Nan Goldin “Ballad of Sexual Dependency”
The Museum of Modern Art, NYC
June 11 – February 12, 2017
The MoMA has reinstalled Nan Goldin’s 700 snapshot slideshow. The portraits are sequenced in unison with a soundtrack that correlates to the photographs. The Ballad of Sexual Dependency is a personal narrative taken from Nan Goldin’s experiences from the 70’s, 80’s and beyond during her time spent in places like Boston, New York City and Berlin. The title is taken from a song in Bertolt Brecht and Kurt Weill’s The Threepenny Opera. Much like the actual opera, the artist is seen in private moments of passion and turmoil. There are images of drug use, the effects of AIDS and domestic violence.
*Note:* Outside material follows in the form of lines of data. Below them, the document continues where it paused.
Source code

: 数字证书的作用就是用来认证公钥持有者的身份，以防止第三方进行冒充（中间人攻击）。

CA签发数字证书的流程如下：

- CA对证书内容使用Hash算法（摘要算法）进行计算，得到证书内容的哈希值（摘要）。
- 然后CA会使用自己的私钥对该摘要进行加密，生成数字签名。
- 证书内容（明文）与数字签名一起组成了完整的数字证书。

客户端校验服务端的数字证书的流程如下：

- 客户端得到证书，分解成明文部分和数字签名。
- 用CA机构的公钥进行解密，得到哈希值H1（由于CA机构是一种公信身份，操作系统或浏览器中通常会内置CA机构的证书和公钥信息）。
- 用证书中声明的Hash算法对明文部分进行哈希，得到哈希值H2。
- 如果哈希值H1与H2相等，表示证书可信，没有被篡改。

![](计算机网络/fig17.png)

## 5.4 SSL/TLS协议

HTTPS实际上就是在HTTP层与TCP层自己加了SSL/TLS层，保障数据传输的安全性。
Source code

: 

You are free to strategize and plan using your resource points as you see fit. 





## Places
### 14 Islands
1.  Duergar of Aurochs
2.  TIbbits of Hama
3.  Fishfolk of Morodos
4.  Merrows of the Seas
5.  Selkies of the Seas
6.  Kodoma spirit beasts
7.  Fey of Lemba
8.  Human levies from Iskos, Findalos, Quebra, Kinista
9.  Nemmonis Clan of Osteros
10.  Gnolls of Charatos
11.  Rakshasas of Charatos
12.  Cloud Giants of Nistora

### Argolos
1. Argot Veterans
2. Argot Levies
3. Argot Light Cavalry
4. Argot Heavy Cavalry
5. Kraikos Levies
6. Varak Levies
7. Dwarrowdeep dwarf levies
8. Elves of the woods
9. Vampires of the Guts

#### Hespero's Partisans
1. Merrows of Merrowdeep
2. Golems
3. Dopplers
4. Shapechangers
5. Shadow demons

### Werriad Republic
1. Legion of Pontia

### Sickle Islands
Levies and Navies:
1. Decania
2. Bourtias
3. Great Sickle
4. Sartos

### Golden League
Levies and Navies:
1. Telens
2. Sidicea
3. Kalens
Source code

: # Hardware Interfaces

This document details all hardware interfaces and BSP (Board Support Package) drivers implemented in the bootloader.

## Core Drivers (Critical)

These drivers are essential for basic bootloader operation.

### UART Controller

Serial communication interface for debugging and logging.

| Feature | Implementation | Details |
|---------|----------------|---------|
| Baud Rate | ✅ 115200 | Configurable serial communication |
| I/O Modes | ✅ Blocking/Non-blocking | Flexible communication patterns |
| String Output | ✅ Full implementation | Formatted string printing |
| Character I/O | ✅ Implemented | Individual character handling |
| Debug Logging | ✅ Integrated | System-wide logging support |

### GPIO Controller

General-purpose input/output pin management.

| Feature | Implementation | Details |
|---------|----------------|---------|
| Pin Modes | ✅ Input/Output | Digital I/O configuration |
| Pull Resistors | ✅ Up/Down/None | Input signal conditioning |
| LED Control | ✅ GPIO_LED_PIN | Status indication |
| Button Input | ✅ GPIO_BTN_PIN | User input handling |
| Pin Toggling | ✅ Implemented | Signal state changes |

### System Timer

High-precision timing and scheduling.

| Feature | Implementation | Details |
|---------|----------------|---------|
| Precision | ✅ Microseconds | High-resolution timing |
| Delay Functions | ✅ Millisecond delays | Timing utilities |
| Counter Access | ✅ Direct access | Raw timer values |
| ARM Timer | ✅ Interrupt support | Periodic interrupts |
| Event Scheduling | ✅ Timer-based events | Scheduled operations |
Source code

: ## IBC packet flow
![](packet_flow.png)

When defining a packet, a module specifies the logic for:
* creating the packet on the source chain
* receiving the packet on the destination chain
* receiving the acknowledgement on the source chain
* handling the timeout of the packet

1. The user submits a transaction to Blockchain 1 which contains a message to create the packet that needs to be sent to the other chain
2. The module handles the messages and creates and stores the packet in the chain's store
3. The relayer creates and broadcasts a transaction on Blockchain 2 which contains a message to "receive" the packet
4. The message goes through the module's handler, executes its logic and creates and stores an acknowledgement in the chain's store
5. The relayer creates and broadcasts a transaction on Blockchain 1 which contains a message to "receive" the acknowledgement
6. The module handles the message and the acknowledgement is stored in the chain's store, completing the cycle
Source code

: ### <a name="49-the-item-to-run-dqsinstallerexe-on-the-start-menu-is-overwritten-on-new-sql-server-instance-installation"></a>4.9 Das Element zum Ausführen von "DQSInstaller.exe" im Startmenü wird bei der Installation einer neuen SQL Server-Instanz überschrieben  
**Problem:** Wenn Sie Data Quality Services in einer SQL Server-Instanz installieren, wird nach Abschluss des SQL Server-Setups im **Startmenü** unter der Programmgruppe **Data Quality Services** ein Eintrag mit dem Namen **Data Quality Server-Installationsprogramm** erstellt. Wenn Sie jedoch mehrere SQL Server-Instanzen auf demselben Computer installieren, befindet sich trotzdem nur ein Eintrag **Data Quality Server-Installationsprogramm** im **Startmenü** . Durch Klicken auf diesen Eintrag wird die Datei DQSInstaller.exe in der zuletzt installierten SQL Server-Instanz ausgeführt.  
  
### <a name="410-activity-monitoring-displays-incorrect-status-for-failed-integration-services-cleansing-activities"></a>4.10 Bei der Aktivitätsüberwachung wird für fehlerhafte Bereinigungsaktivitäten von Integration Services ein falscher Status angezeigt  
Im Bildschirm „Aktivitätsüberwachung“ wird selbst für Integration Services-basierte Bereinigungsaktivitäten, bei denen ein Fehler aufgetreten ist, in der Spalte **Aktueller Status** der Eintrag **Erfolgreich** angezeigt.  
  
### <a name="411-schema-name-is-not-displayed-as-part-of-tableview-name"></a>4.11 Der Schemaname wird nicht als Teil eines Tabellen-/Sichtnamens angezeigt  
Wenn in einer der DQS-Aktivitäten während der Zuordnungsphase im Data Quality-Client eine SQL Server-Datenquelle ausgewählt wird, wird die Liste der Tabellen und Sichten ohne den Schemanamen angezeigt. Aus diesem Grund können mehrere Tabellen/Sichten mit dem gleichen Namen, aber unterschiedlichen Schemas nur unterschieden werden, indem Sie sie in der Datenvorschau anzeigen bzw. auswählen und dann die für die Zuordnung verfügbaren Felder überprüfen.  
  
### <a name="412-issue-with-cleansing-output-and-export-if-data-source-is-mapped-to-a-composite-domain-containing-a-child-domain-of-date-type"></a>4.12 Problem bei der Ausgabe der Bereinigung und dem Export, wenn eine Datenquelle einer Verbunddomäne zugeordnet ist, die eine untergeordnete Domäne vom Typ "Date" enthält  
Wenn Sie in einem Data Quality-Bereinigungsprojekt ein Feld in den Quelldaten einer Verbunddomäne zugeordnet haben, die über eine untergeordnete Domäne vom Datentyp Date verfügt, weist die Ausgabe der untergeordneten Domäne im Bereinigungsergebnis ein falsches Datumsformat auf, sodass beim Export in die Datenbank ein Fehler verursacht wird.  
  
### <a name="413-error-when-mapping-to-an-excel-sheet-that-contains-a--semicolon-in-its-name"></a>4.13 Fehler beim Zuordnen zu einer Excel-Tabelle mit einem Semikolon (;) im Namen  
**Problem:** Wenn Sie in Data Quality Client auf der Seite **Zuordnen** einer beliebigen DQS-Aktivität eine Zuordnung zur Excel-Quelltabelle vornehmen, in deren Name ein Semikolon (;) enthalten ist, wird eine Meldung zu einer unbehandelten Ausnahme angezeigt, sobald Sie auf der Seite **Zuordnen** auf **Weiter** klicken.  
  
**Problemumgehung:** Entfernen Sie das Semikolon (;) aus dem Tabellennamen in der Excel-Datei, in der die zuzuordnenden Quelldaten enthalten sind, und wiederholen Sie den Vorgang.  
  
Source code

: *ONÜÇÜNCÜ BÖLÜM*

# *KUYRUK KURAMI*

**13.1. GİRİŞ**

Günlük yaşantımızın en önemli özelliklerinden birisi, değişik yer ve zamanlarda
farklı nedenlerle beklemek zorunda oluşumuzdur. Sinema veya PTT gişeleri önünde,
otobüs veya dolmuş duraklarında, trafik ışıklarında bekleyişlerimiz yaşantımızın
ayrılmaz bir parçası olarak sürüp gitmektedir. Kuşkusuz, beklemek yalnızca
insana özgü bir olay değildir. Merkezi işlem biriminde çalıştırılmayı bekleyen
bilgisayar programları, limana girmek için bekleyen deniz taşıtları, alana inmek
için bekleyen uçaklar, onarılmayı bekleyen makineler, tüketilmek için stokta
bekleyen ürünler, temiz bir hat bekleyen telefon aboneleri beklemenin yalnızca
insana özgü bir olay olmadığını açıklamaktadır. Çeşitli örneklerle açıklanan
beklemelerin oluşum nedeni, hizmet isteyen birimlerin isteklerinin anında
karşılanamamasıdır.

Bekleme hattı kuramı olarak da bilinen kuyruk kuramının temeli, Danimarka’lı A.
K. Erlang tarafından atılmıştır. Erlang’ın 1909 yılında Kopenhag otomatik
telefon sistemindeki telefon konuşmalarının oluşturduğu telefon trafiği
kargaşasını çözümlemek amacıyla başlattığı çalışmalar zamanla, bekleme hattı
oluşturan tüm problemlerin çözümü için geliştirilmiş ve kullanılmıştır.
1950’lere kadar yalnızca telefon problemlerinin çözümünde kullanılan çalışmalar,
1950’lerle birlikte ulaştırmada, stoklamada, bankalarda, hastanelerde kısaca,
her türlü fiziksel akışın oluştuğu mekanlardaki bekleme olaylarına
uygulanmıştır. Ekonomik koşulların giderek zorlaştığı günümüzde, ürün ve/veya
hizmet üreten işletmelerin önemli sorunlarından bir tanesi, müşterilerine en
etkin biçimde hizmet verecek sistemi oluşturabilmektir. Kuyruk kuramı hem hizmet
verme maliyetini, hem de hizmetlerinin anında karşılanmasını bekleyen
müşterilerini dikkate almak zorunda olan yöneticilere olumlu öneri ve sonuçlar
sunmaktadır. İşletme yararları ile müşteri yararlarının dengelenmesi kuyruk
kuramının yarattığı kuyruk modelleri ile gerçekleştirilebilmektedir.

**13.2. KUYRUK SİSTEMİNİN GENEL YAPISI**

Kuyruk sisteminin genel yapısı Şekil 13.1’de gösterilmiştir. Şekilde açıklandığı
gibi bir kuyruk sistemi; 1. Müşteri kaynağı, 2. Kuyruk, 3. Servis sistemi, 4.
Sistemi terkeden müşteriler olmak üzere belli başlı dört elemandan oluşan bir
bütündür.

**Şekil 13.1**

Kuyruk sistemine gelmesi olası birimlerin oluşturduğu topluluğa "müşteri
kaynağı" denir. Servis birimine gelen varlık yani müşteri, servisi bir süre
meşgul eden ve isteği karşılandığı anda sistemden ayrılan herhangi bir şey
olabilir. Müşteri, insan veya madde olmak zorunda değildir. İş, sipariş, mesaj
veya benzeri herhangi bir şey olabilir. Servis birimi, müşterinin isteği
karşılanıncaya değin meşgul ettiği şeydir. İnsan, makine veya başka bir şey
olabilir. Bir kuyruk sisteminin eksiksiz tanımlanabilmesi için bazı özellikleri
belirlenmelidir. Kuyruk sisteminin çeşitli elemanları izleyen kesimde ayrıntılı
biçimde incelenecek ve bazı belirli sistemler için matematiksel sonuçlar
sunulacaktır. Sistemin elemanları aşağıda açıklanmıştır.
“The Ballad of Sexual Dependency is the diary I let people read…The diary is my form of control over my life. It allows me to obsessively record every detail. It enables me to remember.” -Nan Goldin
Nan has shown her slideshow in numerous settings over the years and still has the ability to evoke strong emotions in the viewers. The pictures include her past lovers and friends that were heavily involved in drugs as well as the gay club scene. Some of the most stirring images feature one of her past lover’s, Brian, her blackened eye from dealing with the same partner and the photographs of her friends as they died from AIDS.
The musical soundtrack is a new component to the exhibition which plays songs like, “It’s a Man’s World” by James Brown that help give context to the photos at a given point in the slideshow. The MoMA has presented The Ballad in its original 35mm format, along with materials from the artist’s archives and photographs from the Museum’s collection that appear as images in the slideshow as well.
Live performances will periodically accompany The Ballad during the course of the Museum’s presentation; performance details will be announced during the course of the exhibition presentation. In the meantime, visit the Ballad of Sexual Dependency while it is on display until Sunday, February 12th. The exhibition is located on the second floor in the Contemporary Galleries. There will also be a live discussion about the the exhibit on July 29th.